Keep only the lines of the material below that contain the word "Figure". Copy those lines.

| Given data |
== Segment start ==
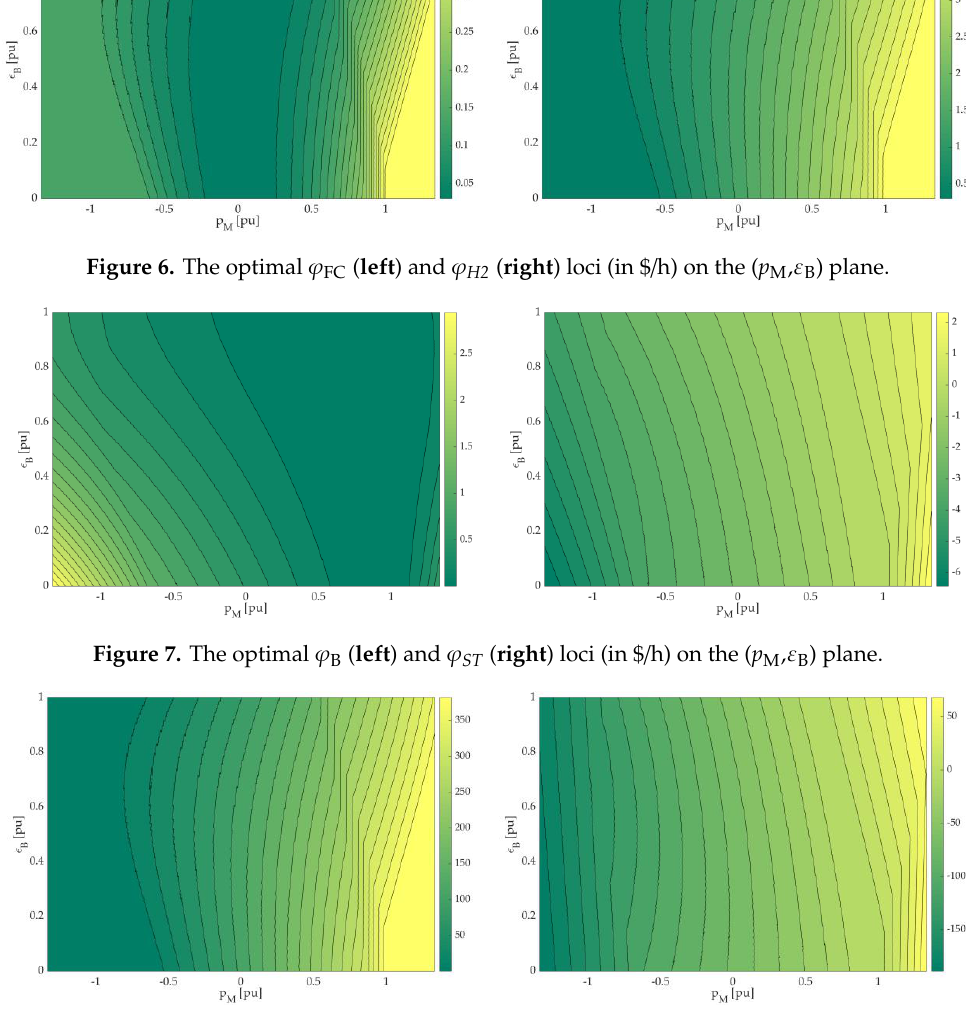
Figure 8. The optimal i FC ( left ) and i B ( right ) loci (in A) on the ( p M , ε B ) plane.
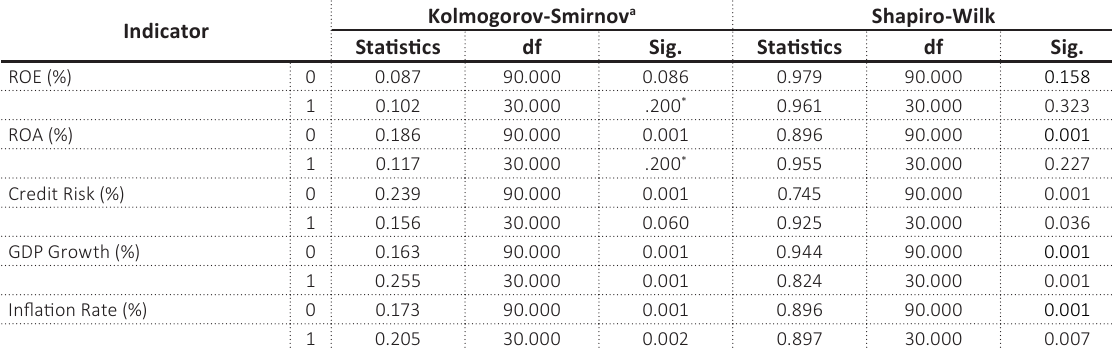
Table 5. Normality test – Thailand vs Malaysia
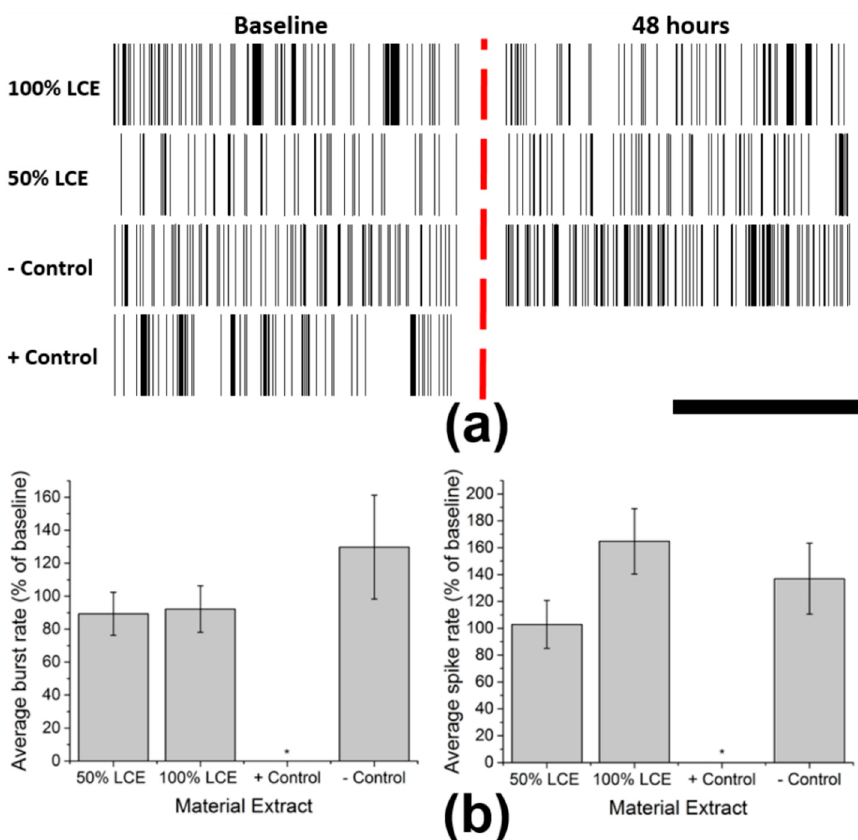
Figure 3. Functional neurotoxicity assays using primary cortical neurons: ( a ) Representative raster plots of spontaneous activity from single electrodes before ( left ) and after ( right ) each treatment. Scale bar represents 3 s. ( b ) Average Burst rate ( left ) and spike rate ( right ) of cortical neurons after 48 h exposure to LCE extract at 50% and 100% concentrations, positive control, and negative control.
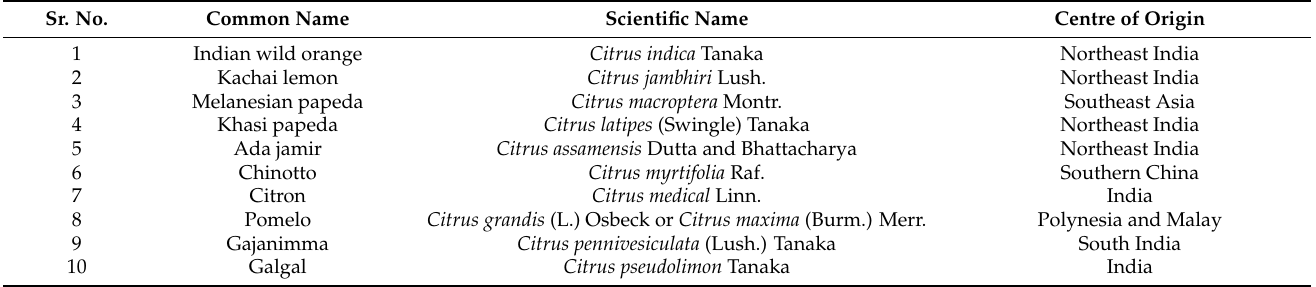
Citrus grandis (L.) Osbeck or Citrus maxima (Burm.)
== Segment end ==
| Answer |
Figure 8. The optimal i FC ( left ) and i B ( right ) loci (in A) on the ( p M , ε B ) plane.
Figure 3. Functional neurotoxicity assays using primary cortical neurons: ( a ) Representative raster plots of spontaneous activity from single electrodes before ( left ) and after ( right ) each treatment. Scale bar represents 3 s. ( b ) Average Burst rate ( left ) and spike rate ( right ) of cortical neurons after 48 h exposure to LCE extract at 50% and 100% concentrations, positive control, and negative control.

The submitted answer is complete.